По окончании судебного разбирательства ему связали руки и ноги и заперли в камере, то есть в третьей комнатке правительственного барака. И вновь Киликян стал похож нa того Киликяна, каким он уже не раз бывал в своей непостижимой жизни — кара обрушивалась на него, когда за ним или вовсе не было никакой вины, или же она лишь предполагалась. Он и на сей раз принял эту кару, не моргнув глазом, как неизбежность столь хорошо знакомой и неотвратимой судьбы. Нынешняя же тюрьма его весьма отличалась от подобных заведений, которых Киликян немало повидал на своем веку. Ведь за стеной жил человек таких возвышенных мыслей, каким был аптекарь Грикор. Справа и слева две невзрачные каморки, похожие одна на другую как пара сапог, но одна была камерой позора, другая же вмещала вселенную!

Габриэла преследовало предчувствие, что вот-вот произойдет какое-то событие, назвать которое он не умел, но которое может перечеркнуть решительную победу позавчерашнего дня. Потому он и настоял на отправке гонцов сегодня же, в среду. Необходимо было как можно скорее что-то предпринять! И пусть это ничего не даст — такой шаг породит напряженное ожидание.

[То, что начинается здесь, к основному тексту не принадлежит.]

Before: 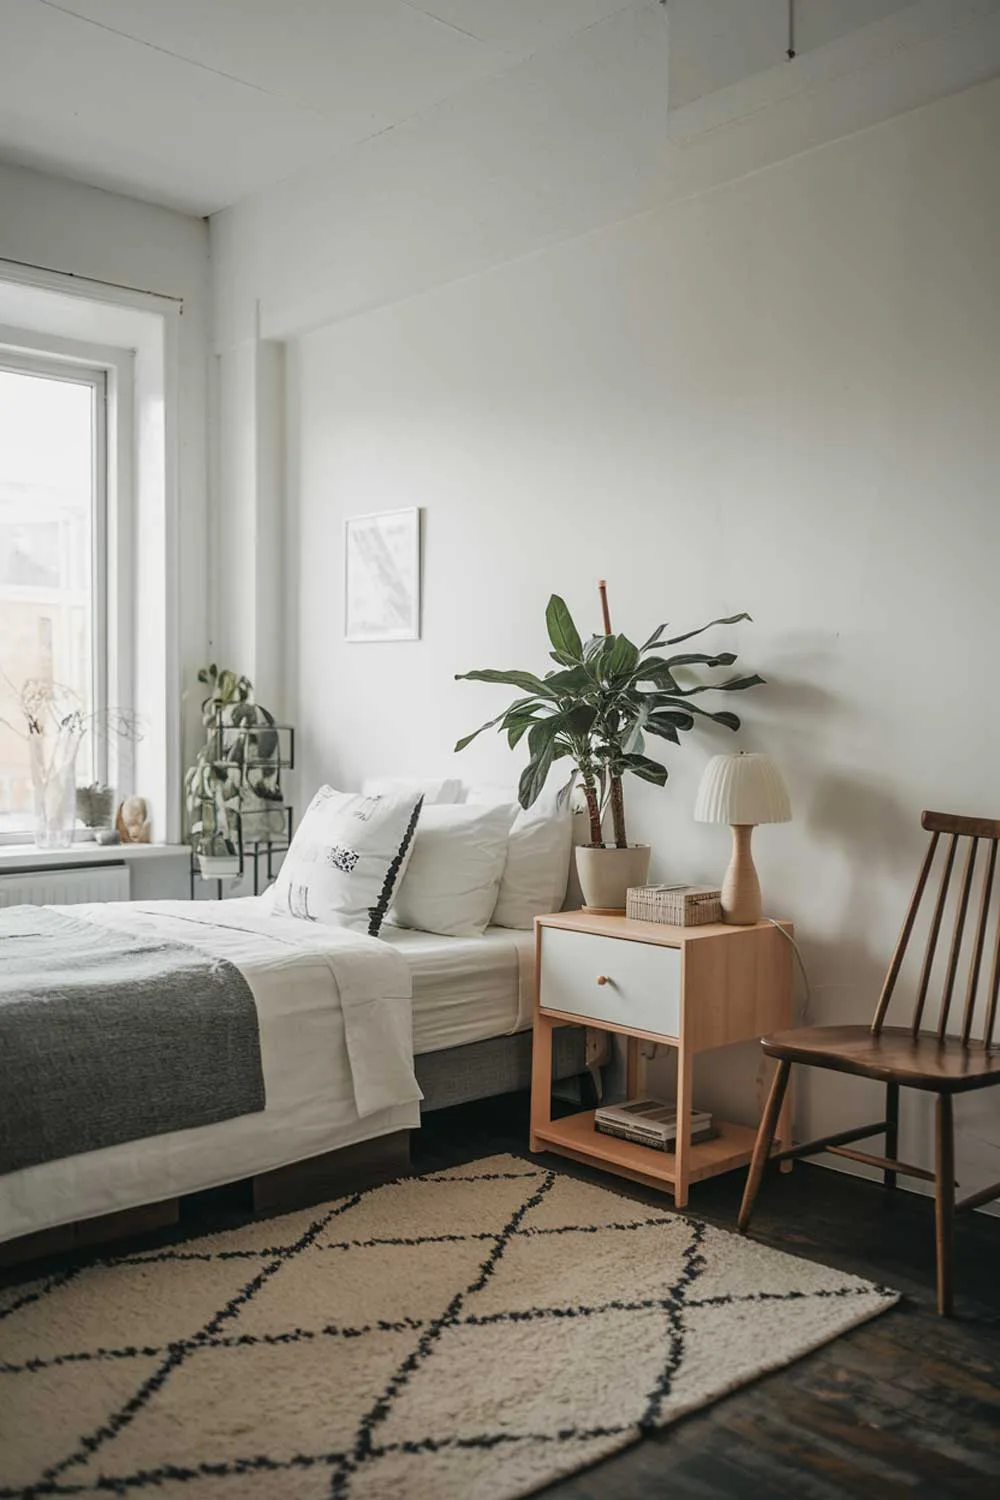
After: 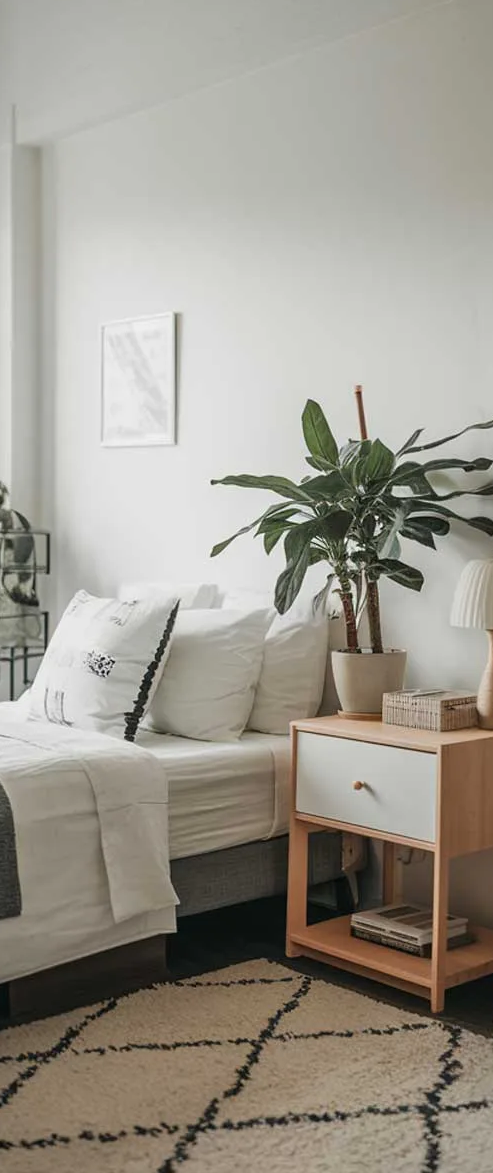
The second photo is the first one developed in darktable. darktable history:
crop and rotate: angle 0.013°, left 24.44%, top 13.026%, right 26.24%, bottom 8.692%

Добровольцы собрались, как и решил Совет, на Алтарной площади. Сюда сбежалось все население лагеря, ибо избрание гонцов было делом народным.

Габриэл как раз вернулся после проверки дружин. Он хорошо сознавал опасность ослабления дисциплины и раздраженную драчливость людей, поэтому назначил учения уже на вторую половину дня. Благодаря захваченным в боях двумстам маузеровским винтовкам, весь первый эшелон был теперь хорошо вооружен. Поредевшие ряды дружин пополнились лучшими бойцами резерва. Над лагерем уже разносились заикающиеся звуки трубы Чауша Нурхана, который приступал к муштре новичков.

Искуи встретила Габриэла на полпути. После столь внезапно открывшегося родства душ она с детской прямотой искала с ним встреч. Почти ничего не говоря, они вместе прошли до самой площади. Когда она была с ним рядом, им овладевала какая-то особенная уверенность. Его не покидало ощущение, что юная Искуи — самое близкое существо, какое он знавал в жизни. Своей благостной теплотой она заполнила все, зайдя далеко за пределы сокровенных воспоминаний.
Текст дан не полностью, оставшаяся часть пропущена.